ACTIVITY -> Copy out every line of text in the data below exactly, leaving out the pictures.

▬▬▬▬▬▬▬▬▬▬

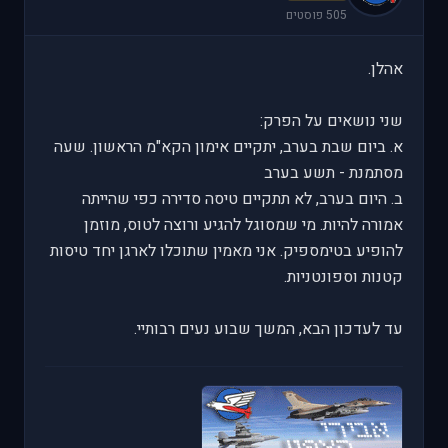
505 פוסטים
אהלן.
שני נושאים על הפרק:
א. ביום שבת בערב, יתקיים אימון הקא"מ הראשון. שעה
מסתמנת - תשע בערב
ב. היום בערב, לא תתקיים טיסה סדירה כפי שהייתה
אמורה להיות. מי שמסוגל להגיע ורוצה לטוס, מוזמן
להופיע בטימספיק. אני מאמין שתוכלו לארגן יחד טיסות
קטנות וספונטניות.
עד לעדכון הבא, המשך שבוע נעים רבותיי.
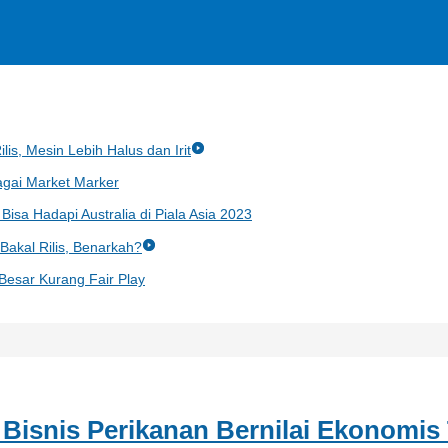
lis, Mesin Lebih Halus dan Irit
gai Market Marker
Bisa Hadapi Australia di Piala Asia 2023
akal Rilis, Benarkah?
 Besar Kurang Fair Play
Bisnis Perikanan Bernilai Ekonomis 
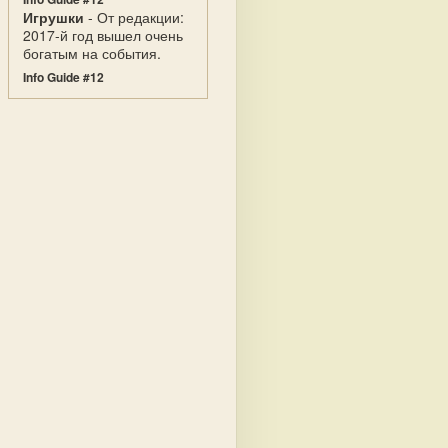
Игрушки
- От редакции:
2017-й год вышел очень
богатым на события.
Info Guide #12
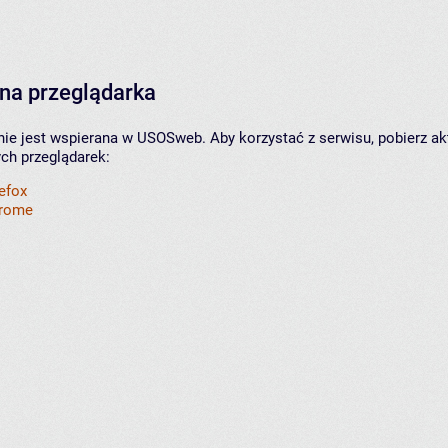
na przeglądarka
nie jest wspierana w USOSweb. Aby korzystać z serwisu, pobierz ak
ych przeglądarek:
refox
hrome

▬▬▬▬▬▬▬▬▬▬

ANSWER TO THIS PROBLEM ->
505 פוסטים
אהלן.
שני נושאים על הפרק:
א. ביום שבת בערב, יתקיים אימון הקא"מ הראשון. שעה
מסתמנת - תשע בערב
ב. היום בערב, לא תתקיים טיסה סדירה כפי שהייתה
אמורה להיות. מי שמסוגל להגיע ורוצה לטוס, מוזמן
להופיע בטימספיק. אני מאמין שתוכלו לארגן יחד טיסות
קטנות וספונטניות.
עד לעדכון הבא, המשך שבוע נעים רבותיי.
lis, Mesin Lebih Halus dan Irit
gai Market Marker
Bisa Hadapi Australia di Piala Asia 2023
akal Rilis, Benarkah?
 Besar Kurang Fair Play
Bisnis Perikanan Bernilai Ekonomis 
Игрушки
- От редакции:
2017-й год вышел очень
богатым на события.
Info Guide #12
na przeglądarka
nie jest wspierana w USOSweb. Aby korzystać z serwisu, pobierz ak
ych przeglądarek:
refox
hrome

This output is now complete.